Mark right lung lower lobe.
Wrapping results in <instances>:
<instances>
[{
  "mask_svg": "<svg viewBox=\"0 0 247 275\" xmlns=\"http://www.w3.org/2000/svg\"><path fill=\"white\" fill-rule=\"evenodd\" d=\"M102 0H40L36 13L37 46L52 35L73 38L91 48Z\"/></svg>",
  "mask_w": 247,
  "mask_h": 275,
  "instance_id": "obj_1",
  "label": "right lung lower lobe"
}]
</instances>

---

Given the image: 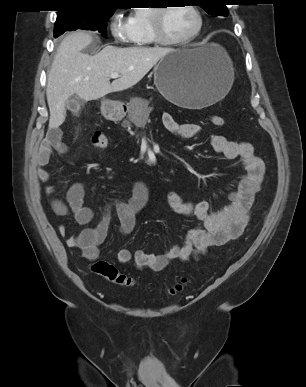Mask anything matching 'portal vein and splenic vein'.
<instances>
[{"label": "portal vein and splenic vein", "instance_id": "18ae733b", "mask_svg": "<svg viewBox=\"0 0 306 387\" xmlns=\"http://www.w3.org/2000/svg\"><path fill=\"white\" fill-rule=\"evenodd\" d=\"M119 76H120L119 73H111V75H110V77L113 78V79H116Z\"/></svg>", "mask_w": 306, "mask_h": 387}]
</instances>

**GIVEN EXERCISE**
Gather each line from the rows above that contains the string "path", and copy those lines in full.

**RESULT BELOW**
  "mask_svg": "<svg viewBox=\"0 0 247 275\" xmlns=\"http://www.w3.org/2000/svg\"><path fill=\"white\" fill-rule=\"evenodd\" d=\"M102 0H40L36 13L37 46L52 35L73 38L91 48Z\"/></svg>",
[{"label": "portal vein and splenic vein", "instance_id": "18ae733b", "mask_svg": "<svg viewBox=\"0 0 306 387\" xmlns=\"http://www.w3.org/2000/svg\"><path fill=\"white\" fill-rule=\"evenodd\" d=\"M119 76H120L119 73H111V75H110V77L113 78V79H116Z\"/></svg>", "mask_w": 306, "mask_h": 387}]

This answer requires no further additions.